Requirement = Range to reproduce from the entries below: the line with "middle pip: (409, 425)", the line with "ring mcp: (501, 430)", and every line in between. Give them exactly and give nothing else.

Skeletal landmark data:
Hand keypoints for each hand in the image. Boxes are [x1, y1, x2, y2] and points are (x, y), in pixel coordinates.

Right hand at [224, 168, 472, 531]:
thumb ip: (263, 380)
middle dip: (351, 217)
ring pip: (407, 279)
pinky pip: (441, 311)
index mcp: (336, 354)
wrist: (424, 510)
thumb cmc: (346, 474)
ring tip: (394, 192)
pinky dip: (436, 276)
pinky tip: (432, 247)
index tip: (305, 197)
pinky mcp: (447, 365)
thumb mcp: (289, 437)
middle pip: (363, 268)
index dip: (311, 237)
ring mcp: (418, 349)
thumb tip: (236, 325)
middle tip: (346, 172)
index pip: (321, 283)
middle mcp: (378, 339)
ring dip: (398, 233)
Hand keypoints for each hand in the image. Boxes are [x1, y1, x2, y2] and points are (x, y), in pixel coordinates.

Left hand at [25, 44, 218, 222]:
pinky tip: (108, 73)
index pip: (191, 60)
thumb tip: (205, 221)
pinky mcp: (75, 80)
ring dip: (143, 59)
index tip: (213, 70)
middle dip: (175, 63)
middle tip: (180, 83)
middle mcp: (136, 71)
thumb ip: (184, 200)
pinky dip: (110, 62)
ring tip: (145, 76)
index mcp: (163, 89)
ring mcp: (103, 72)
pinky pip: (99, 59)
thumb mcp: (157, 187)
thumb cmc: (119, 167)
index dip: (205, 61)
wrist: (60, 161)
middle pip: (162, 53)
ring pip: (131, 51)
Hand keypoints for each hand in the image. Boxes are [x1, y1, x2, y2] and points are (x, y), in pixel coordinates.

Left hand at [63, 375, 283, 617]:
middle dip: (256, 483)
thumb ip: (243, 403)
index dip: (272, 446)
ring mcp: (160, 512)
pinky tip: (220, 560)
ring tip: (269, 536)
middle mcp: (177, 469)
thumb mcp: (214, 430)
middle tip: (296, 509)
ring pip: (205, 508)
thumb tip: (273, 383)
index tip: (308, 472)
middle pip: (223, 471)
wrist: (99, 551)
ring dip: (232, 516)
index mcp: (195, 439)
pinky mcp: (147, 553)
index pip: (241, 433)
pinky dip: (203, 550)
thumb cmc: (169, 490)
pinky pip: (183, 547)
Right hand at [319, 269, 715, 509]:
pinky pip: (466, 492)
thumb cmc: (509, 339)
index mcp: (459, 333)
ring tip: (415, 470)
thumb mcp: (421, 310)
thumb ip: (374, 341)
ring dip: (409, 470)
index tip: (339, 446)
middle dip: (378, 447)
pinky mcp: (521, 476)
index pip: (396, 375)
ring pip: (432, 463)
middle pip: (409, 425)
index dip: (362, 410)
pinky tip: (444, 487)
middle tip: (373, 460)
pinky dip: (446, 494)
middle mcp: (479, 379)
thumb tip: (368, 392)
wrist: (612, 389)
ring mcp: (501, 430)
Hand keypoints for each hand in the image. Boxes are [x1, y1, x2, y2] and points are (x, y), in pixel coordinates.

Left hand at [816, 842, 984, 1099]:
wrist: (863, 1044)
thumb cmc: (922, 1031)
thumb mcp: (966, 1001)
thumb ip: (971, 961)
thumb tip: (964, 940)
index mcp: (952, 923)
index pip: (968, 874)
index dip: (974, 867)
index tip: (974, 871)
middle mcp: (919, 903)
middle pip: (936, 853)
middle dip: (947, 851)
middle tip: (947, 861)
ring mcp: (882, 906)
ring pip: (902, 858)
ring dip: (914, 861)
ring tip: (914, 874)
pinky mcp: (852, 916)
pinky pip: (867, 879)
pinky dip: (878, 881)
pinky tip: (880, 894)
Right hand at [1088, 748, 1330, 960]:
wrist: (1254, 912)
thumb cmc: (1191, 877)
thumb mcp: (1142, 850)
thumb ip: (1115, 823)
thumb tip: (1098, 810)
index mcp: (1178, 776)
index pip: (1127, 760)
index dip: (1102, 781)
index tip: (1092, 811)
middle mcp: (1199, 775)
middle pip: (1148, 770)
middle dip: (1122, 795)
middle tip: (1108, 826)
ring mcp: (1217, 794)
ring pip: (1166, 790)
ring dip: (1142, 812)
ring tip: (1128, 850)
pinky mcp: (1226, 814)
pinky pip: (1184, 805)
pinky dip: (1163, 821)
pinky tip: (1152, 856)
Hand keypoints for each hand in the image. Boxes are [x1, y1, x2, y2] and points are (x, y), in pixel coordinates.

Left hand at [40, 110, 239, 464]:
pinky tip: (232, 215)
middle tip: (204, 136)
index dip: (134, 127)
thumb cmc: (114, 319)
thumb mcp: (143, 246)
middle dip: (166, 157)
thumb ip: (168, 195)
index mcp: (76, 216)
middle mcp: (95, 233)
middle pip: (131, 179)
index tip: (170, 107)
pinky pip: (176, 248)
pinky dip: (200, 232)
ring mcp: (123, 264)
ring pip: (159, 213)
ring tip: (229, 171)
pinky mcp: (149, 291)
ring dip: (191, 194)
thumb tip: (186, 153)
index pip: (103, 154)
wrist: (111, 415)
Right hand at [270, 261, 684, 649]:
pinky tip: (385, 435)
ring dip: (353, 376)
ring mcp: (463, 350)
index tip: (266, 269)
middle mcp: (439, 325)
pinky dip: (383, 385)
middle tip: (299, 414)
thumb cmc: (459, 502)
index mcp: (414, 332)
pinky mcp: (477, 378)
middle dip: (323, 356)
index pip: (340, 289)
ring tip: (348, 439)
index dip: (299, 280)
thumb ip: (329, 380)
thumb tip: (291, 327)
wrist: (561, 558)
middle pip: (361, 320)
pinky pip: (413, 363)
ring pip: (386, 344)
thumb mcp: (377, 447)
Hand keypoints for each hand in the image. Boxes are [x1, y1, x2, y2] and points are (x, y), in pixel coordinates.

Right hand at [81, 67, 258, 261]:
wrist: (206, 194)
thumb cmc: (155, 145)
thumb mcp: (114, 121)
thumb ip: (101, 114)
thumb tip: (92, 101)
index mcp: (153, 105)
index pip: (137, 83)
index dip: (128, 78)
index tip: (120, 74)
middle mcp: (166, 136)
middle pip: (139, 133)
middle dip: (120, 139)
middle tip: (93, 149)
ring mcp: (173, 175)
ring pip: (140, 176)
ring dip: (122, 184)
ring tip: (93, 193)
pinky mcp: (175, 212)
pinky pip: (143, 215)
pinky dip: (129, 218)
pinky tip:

Solution for this exercise =
middle pip: (409, 425)
index dip: (362, 410)
pinky tip: (444, 487)
middle tip: (373, 460)
pinky dip: (446, 494)
middle mcp: (479, 379)
thumb tip: (368, 392)
wrist: (612, 389)
ring mcp: (501, 430)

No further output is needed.